====== Trecho citado ======
Desenha há 40 anos. Como vê a sua evolução pessoal e a do Mundo?
Uma pergunta interessante... Sabe, quando se começa, descobre-se. Fazem-se progressos. No desenho, hoje, sou melhor do que há três anos. Mas há 40 anos, fazia desenhos formidáveis, com frescura, imaginação. Comecei a desenhar sobre amor e sexo ao mesmo tempo que descobria o amor e o sexo. Depois do Maio de 68 comecei no desenho político. Até aí não me interessava - nem sabia se o sabia fazer. Há 40 anos já havia desenhadores formidáveis: Bosch, Sempé. Mas o desenho não é melhor hoje. Há só mais liberdade.
Ainda há censura nos jornais?
Há a censura do dinheiro - a pior de todas. Mais do que a censura moral, há a censura económica, dos homens de negócios, dos grandes industriais dos jornais.
Teve muitos problemas com os seus desenhos?
======
__Tarefa__
Segundo o trecho citado, por que razão o entrevistado não fazia desenho político antes do Maio de 68? Responda em uma a três frases. A listagem que vem a seguir tem outra origem.
====== Conteúdo da listagem ======
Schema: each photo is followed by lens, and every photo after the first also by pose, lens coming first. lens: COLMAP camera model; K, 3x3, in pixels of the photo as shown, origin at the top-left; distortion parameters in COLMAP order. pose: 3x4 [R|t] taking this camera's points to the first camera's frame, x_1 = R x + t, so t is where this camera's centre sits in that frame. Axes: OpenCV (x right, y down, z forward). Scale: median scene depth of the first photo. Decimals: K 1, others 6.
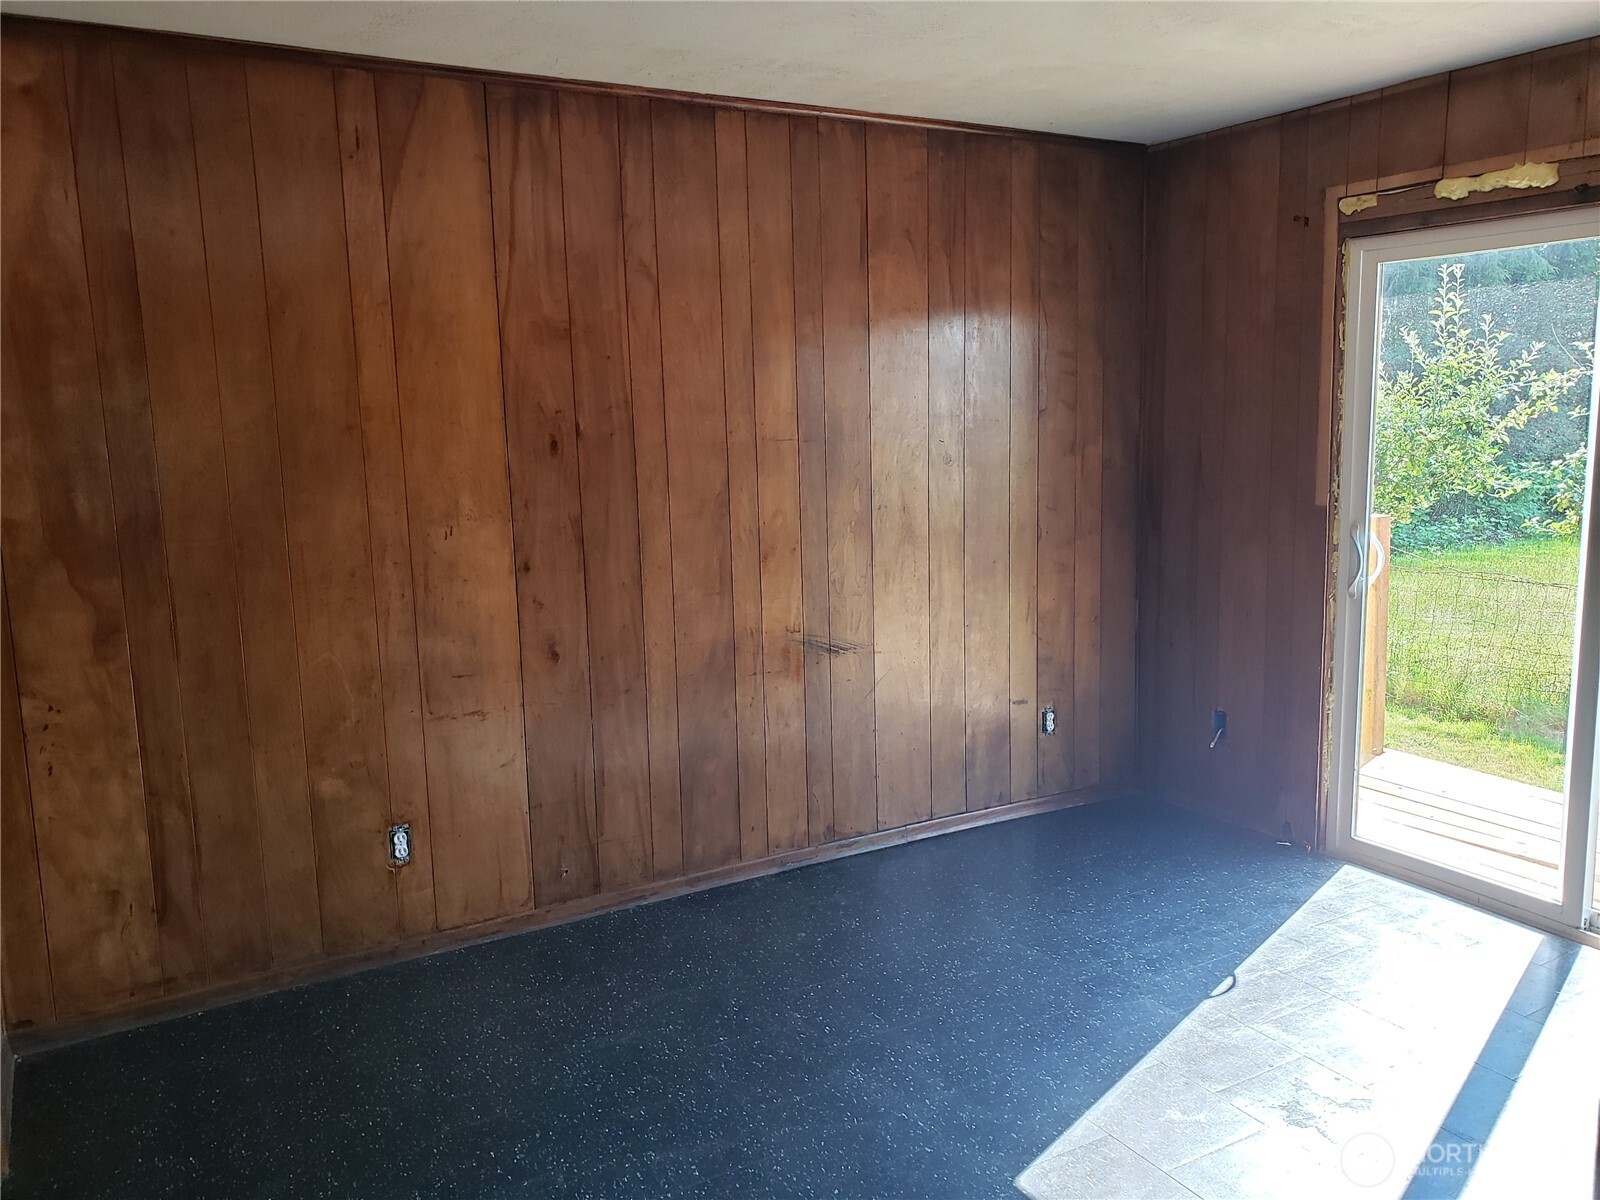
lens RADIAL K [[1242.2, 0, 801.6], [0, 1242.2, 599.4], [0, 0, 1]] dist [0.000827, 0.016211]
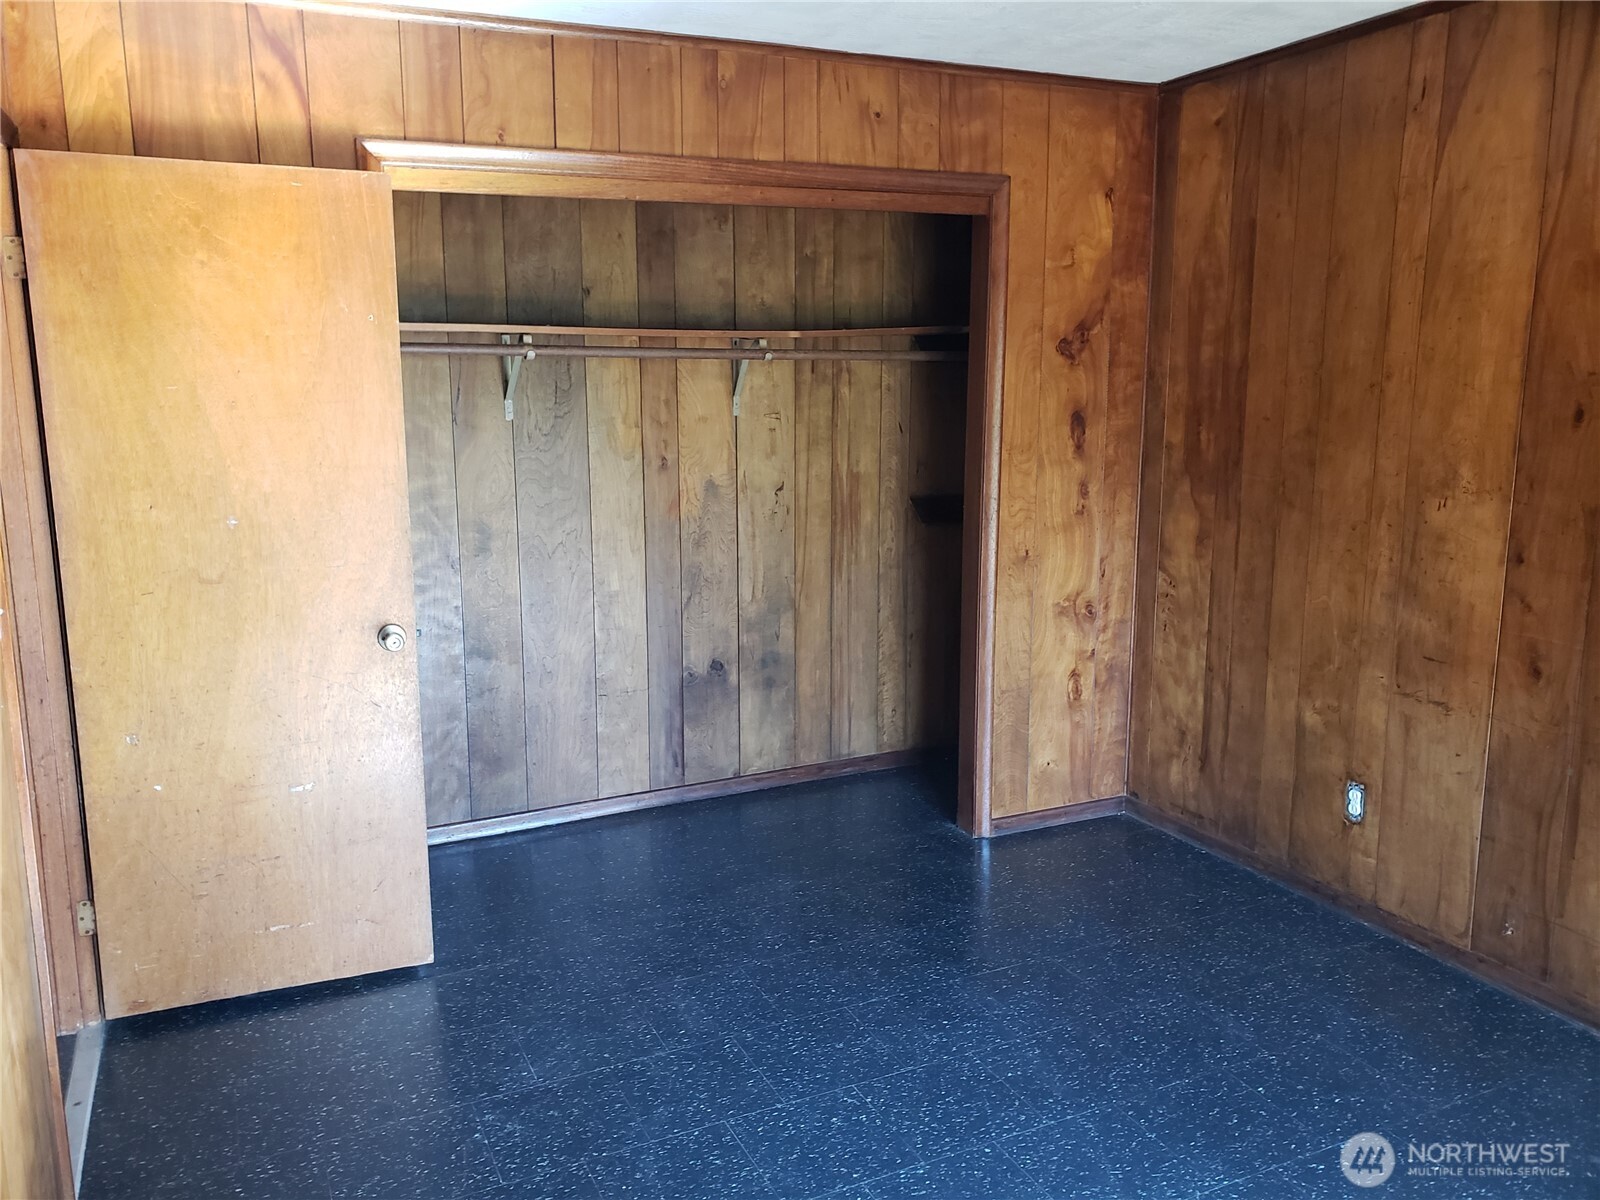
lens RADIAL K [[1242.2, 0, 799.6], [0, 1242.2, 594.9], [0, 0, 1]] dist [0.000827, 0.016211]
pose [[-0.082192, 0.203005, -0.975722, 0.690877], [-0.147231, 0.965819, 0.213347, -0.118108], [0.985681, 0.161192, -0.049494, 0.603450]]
======
__Resultado da tarefa__
Até o Maio de 68, o desenho político não lhe interessava. Ele nem sequer sabia se seria capaz de fazê-lo.